▸ Selected passage:
--

Uses the framework's fine-grained standard stages (`TextEncodingStage`, `LatentPreparationStage`, `TimestepPreparationStage`, etc.) to build the pipeline by composition. Convenience methods like `add_standard_t2i_stages()` and `add_standard_ti2i_stages()` make this very concise.

This style is appropriate when:
- **The new model's pre-processing can largely reuse existing stages** — e.g., a model that uses standard CLIP/T5 text encoding + standard latent preparation with minimal customization.
- **A model-specific optimization needs to be extracted as a standalone stage** — e.g., a specialized encoding or conditioning step that benefits from being a separate stage for profiling, parallelism control, or reuse across multiple pipeline variants.

#### How to Choose

| Situation | Recommended Style |
|-----------|-------------------|
| Model has unique/complex pre-processing (VLM captioning, AR token generation, custom latent packing, etc.) | **Hybrid** — consolidate into a BeforeDenoisingStage |
| Model fits neatly into standard text-to-image or text+image-to-image pattern | **Modular** — use `add_standard_t2i_stages()` / `add_standard_ti2i_stages()` |
| Porting a Diffusers pipeline with many custom steps | **Hybrid** — copy the `__call__` logic into a single stage |
| Adding a variant of an existing model that shares most logic | **Modular** — reuse existing stages, customize via PipelineConfig callbacks |
| A specific pre-processing step needs special parallelism or profiling isolation | **Modular** — extract that step as a dedicated stage |

## Key Components for Implementation

To add support for a new diffusion model, you will need to define or configure the following components:

1.  **`PipelineConfig`**: A dataclass holding static configurations for your model pipeline — precision settings, model architecture parameters, and callback methods used by the standard `DenoisingStage` and `DecodingStage`. Each model has its own subclass.

2.  **`SamplingParams`**: A dataclass defining runtime generation parameters — `prompt`, `negative_prompt`, `guidance_scale`, `num_inference_steps`, `seed`, `height`, `width`, etc.

3.  **Pre-processing stage(s)**: Either a single model-specific `{Model}BeforeDenoisingStage` (Hybrid style) or a combination of standard stages (Modular style). See [Two Pipeline Styles](#two-pipeline-styles) above.

--

▸ Extracted material:
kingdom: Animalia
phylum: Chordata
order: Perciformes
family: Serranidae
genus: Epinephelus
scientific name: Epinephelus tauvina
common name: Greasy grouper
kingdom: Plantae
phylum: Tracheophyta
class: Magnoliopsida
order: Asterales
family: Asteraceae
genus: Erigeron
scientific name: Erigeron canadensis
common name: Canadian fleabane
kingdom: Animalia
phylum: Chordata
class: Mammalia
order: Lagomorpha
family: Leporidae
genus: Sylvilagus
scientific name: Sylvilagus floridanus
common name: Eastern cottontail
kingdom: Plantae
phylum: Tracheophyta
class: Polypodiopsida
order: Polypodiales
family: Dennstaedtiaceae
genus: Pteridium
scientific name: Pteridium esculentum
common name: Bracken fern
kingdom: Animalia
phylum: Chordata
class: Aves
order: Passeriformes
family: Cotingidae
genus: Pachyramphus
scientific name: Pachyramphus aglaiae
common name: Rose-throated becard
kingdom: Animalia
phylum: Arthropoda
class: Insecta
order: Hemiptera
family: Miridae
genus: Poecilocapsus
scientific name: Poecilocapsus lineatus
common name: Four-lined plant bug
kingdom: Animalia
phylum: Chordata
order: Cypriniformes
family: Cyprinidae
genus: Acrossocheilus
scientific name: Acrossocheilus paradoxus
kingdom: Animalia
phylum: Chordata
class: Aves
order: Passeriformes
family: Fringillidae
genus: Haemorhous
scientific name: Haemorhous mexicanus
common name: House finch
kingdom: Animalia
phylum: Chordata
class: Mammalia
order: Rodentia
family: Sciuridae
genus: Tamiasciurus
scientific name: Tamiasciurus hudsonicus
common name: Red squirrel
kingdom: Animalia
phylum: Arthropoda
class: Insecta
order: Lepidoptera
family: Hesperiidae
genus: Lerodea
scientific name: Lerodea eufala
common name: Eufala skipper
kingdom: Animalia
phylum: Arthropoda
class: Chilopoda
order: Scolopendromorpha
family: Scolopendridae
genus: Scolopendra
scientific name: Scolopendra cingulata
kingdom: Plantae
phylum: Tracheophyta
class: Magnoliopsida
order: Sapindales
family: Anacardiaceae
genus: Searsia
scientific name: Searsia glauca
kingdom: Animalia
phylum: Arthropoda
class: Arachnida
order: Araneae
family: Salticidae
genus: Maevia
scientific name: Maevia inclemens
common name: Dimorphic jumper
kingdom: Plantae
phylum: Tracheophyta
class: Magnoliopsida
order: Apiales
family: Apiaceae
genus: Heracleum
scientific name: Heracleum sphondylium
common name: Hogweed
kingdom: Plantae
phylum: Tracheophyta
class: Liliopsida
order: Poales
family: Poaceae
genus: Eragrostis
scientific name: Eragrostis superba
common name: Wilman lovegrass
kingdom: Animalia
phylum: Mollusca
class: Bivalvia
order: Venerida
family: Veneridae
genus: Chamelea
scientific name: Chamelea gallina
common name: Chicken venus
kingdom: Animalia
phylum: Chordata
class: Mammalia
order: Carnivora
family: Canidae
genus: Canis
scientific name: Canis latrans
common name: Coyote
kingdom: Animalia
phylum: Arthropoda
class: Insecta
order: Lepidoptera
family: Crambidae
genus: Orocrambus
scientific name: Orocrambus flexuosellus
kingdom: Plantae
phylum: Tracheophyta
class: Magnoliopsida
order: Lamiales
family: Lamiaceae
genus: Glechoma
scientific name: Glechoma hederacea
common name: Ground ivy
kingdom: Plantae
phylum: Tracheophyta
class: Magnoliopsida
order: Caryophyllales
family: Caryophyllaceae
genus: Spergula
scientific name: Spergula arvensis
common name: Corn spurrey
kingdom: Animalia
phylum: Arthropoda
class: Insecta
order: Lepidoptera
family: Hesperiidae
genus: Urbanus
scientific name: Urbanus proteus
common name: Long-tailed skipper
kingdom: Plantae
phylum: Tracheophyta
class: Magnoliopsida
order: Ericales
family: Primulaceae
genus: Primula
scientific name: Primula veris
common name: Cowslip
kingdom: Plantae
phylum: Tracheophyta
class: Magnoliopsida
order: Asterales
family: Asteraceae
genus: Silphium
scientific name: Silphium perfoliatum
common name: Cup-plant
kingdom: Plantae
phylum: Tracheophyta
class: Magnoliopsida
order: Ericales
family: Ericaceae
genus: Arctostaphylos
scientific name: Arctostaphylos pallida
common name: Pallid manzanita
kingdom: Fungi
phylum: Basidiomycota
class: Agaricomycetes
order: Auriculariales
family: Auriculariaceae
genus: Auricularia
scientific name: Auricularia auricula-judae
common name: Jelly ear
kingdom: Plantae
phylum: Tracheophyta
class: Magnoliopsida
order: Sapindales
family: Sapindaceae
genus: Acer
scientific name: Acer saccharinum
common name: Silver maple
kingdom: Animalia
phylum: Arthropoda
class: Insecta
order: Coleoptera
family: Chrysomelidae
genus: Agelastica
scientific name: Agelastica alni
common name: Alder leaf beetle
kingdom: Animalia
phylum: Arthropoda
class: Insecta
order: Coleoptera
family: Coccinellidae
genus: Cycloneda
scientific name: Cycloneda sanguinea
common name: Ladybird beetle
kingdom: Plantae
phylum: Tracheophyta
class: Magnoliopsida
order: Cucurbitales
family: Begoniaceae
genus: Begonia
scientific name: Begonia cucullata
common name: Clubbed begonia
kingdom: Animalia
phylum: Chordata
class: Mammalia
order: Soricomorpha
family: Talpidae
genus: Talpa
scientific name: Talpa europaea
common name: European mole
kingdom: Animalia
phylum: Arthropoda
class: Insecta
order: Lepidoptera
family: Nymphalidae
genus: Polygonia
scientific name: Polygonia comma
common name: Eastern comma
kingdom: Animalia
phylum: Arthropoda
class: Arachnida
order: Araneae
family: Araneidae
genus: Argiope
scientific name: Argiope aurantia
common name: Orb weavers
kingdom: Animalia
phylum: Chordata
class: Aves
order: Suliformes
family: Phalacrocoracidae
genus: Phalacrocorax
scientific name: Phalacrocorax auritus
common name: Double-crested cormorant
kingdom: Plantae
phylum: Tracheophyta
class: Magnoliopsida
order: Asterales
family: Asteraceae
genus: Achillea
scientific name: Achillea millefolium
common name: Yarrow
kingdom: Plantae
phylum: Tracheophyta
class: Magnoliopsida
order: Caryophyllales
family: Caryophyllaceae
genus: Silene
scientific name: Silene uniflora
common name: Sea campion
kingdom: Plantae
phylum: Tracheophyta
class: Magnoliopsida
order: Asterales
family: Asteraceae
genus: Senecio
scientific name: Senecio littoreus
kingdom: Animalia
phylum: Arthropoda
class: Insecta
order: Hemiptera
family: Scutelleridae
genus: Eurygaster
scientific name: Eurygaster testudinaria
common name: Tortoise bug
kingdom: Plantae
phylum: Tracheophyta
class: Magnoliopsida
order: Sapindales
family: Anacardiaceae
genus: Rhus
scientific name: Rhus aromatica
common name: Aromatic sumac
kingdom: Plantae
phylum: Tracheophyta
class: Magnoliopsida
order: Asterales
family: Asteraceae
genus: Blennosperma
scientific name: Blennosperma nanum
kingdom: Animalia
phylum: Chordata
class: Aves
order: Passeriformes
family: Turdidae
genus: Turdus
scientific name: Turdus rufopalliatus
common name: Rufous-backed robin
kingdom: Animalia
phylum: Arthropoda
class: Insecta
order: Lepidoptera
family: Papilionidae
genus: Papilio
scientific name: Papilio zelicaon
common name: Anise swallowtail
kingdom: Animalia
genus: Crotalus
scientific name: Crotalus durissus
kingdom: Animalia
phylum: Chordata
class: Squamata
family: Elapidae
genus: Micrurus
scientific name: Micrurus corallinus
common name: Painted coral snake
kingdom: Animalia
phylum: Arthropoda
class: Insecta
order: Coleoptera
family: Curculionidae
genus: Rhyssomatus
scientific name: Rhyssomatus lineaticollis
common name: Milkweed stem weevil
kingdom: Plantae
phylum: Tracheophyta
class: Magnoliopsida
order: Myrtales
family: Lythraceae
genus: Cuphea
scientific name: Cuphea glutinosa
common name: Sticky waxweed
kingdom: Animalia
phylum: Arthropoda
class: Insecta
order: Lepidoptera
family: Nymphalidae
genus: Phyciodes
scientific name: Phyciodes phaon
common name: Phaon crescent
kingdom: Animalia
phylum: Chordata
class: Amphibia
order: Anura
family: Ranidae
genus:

--

▸ What to work on:
In the passage on diffusion model pipeline styles, which style is recommended for porting a Diffusers pipeline with many custom steps?

▸ Worked solution:
The Hybrid style is recommended, which copies the `__call__` logic into a single stage.